[start]

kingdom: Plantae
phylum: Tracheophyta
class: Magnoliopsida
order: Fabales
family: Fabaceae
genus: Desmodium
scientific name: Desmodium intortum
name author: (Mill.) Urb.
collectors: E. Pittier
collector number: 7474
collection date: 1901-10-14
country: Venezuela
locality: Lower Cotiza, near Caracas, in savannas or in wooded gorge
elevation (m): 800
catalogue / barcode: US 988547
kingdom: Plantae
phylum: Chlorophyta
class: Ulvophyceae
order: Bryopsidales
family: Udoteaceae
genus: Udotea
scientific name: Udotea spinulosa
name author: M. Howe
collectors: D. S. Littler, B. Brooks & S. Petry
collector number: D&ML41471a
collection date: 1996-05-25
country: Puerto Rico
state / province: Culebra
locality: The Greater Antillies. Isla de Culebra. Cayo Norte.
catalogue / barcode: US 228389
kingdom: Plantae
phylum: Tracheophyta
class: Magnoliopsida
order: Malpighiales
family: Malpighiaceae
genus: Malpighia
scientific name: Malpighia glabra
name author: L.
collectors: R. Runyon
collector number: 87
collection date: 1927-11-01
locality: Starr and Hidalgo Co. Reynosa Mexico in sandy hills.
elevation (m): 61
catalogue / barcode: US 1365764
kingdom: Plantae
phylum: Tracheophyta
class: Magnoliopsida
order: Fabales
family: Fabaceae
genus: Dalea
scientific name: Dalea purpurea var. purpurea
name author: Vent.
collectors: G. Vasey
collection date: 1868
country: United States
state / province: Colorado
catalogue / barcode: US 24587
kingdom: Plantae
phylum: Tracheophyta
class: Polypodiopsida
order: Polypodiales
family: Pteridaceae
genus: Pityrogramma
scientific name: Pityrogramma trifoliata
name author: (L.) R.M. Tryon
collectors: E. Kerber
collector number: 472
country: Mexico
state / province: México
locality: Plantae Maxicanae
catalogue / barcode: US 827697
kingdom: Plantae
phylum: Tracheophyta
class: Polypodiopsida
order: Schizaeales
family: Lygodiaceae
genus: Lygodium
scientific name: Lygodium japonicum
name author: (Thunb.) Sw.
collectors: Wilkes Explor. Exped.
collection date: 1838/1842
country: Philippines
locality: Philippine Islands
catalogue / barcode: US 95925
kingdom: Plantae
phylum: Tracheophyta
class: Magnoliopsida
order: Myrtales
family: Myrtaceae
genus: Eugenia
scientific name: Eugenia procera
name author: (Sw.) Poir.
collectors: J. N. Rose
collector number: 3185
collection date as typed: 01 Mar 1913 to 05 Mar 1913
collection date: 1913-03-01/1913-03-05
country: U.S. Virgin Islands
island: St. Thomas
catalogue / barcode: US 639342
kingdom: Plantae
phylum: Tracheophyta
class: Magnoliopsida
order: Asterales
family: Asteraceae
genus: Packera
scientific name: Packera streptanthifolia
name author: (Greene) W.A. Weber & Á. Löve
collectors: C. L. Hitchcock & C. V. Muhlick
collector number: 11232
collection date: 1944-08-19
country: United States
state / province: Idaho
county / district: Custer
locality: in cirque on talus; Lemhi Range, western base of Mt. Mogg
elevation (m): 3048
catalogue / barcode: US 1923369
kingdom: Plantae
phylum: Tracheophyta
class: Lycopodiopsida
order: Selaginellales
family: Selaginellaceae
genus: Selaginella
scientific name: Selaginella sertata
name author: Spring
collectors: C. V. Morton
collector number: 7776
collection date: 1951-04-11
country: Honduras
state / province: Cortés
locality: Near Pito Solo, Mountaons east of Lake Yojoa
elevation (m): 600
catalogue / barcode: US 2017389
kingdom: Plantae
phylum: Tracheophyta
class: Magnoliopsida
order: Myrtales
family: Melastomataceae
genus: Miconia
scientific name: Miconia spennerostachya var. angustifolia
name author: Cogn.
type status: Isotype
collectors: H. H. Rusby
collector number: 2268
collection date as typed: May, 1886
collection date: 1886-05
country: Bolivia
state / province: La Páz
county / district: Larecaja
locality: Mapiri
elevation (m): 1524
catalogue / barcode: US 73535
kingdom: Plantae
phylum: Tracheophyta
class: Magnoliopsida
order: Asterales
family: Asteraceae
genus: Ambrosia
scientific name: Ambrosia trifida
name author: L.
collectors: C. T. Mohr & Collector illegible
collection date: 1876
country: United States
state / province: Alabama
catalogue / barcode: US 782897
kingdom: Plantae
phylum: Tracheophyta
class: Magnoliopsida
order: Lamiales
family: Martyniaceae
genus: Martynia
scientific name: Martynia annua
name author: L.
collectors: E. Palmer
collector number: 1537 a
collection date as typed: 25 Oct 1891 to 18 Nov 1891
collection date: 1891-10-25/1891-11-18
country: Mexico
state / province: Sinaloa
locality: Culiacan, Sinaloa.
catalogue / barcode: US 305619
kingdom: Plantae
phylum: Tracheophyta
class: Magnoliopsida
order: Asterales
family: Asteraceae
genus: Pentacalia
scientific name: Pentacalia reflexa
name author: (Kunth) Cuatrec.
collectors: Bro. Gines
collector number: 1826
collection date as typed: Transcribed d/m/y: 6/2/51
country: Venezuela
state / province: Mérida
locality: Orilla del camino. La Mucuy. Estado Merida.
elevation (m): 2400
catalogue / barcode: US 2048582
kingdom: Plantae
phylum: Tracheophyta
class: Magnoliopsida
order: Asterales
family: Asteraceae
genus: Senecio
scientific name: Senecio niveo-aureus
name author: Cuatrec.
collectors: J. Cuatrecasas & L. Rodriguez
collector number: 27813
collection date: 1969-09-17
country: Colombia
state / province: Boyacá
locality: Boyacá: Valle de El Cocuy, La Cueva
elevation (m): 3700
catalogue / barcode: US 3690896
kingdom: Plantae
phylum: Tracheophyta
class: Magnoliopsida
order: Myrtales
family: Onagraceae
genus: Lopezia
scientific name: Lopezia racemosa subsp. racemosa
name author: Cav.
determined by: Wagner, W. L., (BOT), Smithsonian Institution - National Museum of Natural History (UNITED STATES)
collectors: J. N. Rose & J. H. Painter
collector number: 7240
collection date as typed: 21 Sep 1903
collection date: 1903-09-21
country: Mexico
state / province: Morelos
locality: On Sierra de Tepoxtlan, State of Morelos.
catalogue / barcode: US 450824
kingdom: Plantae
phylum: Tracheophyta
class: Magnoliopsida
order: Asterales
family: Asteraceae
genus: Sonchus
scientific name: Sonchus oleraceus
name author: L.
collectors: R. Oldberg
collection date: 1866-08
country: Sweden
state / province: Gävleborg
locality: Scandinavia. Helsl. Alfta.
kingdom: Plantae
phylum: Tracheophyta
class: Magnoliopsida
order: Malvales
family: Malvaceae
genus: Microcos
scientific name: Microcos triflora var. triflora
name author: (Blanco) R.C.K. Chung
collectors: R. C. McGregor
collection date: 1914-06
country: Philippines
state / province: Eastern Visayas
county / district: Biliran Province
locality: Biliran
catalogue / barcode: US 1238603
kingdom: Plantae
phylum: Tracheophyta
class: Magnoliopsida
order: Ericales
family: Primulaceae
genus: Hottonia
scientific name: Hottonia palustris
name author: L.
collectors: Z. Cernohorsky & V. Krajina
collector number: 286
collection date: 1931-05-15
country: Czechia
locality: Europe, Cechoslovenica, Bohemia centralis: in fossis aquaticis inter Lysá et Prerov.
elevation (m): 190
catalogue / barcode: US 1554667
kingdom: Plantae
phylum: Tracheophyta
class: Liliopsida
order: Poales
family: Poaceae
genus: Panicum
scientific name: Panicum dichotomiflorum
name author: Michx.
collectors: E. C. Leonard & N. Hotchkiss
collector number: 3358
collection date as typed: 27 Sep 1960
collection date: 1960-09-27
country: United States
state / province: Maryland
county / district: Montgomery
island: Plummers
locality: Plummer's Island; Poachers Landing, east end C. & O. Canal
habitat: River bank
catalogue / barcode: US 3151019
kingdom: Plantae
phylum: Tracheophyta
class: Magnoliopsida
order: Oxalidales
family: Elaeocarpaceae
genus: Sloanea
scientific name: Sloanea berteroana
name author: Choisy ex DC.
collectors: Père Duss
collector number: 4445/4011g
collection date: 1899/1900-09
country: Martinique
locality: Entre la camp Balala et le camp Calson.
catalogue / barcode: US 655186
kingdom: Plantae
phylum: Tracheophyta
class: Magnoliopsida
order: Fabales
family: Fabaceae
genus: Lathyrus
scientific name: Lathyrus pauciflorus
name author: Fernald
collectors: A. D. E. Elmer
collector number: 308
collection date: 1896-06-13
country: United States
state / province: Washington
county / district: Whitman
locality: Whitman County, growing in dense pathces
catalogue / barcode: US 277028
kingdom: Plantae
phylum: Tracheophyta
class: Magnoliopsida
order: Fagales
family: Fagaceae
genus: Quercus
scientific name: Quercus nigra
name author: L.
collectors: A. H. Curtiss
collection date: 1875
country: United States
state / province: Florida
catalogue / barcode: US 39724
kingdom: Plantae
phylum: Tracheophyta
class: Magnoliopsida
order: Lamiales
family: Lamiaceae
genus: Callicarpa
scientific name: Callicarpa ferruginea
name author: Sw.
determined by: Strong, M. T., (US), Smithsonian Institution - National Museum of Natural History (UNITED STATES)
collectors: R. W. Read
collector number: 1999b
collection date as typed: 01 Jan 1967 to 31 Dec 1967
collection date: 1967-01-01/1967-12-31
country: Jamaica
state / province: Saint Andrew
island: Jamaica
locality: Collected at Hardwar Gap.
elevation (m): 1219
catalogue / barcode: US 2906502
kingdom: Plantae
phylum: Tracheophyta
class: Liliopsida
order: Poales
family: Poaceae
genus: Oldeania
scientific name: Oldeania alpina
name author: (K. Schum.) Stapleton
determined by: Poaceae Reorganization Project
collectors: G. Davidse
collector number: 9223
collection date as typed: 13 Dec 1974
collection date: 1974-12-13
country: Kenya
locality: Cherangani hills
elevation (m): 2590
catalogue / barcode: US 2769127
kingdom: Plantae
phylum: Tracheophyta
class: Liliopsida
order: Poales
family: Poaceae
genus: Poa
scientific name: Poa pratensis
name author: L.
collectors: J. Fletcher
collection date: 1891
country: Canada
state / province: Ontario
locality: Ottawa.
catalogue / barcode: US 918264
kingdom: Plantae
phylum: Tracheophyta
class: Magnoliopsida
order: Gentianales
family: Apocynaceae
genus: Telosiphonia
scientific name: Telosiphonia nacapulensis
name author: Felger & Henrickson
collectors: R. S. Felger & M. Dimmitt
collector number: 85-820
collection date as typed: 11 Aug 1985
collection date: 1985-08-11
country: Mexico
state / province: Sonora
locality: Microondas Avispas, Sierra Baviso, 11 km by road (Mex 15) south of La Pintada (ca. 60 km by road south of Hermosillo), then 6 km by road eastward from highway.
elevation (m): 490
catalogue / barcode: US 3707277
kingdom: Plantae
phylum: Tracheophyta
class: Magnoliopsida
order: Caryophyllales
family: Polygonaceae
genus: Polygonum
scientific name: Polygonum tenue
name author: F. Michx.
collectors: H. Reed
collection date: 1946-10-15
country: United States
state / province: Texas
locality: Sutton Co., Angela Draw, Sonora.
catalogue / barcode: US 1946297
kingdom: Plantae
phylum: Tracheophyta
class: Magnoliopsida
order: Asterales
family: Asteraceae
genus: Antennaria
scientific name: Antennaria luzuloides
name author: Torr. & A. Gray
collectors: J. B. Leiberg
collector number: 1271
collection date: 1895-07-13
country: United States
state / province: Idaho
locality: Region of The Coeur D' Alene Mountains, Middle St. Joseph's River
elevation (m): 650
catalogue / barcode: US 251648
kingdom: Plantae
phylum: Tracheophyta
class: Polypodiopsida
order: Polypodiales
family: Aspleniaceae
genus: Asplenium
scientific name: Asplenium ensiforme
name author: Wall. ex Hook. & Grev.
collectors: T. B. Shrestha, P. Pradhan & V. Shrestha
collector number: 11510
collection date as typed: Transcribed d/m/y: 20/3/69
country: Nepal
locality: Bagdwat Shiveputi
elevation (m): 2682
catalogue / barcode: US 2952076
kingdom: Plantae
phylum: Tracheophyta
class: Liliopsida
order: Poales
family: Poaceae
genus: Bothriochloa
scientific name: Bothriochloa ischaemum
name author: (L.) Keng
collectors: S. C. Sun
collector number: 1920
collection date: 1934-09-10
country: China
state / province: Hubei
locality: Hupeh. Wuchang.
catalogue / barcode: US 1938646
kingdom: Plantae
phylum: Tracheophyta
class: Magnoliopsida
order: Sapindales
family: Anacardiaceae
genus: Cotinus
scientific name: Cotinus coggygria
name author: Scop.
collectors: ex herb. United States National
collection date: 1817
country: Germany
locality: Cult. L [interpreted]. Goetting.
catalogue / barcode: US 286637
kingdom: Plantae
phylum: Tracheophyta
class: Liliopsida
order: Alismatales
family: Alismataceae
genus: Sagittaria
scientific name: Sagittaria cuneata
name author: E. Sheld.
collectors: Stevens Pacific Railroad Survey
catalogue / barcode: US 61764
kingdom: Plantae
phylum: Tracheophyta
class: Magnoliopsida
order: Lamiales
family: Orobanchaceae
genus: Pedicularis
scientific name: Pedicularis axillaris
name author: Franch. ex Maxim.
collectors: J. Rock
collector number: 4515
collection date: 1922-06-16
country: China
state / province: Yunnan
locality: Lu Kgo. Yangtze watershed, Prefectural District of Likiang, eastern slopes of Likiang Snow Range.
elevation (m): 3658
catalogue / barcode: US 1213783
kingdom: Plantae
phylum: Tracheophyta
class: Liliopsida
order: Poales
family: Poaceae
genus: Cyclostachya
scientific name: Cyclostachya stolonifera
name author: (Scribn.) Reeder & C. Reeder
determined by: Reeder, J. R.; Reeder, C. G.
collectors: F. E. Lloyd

[end]

(WRITTEN EXERCISE):
Please update the records from the line with "genus: Packera" to the line with "scientific name: Martynia annua", replacing "locality" with "site" and keeping all else unchanged.

(WRITTEN SOLUTION):
genus: Packera
scientific name: Packera streptanthifolia
name author: (Greene) W.A. Weber & Á. Löve
collectors: C. L. Hitchcock & C. V. Muhlick
collector number: 11232
collection date: 1944-08-19
country: United States
state / province: Idaho
county / district: Custer
site: in cirque on talus; Lemhi Range, western base of Mt. Mogg
elevation (m): 3048
catalogue / barcode: US 1923369
kingdom: Plantae
phylum: Tracheophyta
class: Lycopodiopsida
order: Selaginellales
family: Selaginellaceae
genus: Selaginella
scientific name: Selaginella sertata
name author: Spring
collectors: C. V. Morton
collector number: 7776
collection date: 1951-04-11
country: Honduras
state / province: Cortés
site: Near Pito Solo, Mountaons east of Lake Yojoa
elevation (m): 600
catalogue / barcode: US 2017389
kingdom: Plantae
phylum: Tracheophyta
class: Magnoliopsida
order: Myrtales
family: Melastomataceae
genus: Miconia
scientific name: Miconia spennerostachya var. angustifolia
name author: Cogn.
type status: Isotype
collectors: H. H. Rusby
collector number: 2268
collection date as typed: May, 1886
collection date: 1886-05
country: Bolivia
state / province: La Páz
county / district: Larecaja
site: Mapiri
elevation (m): 1524
catalogue / barcode: US 73535
kingdom: Plantae
phylum: Tracheophyta
class: Magnoliopsida
order: Asterales
family: Asteraceae
genus: Ambrosia
scientific name: Ambrosia trifida
name author: L.
collectors: C. T. Mohr & Collector illegible
collection date: 1876
country: United States
state / province: Alabama
catalogue / barcode: US 782897
kingdom: Plantae
phylum: Tracheophyta
class: Magnoliopsida
order: Lamiales
family: Martyniaceae
genus: Martynia
scientific name: Martynia annua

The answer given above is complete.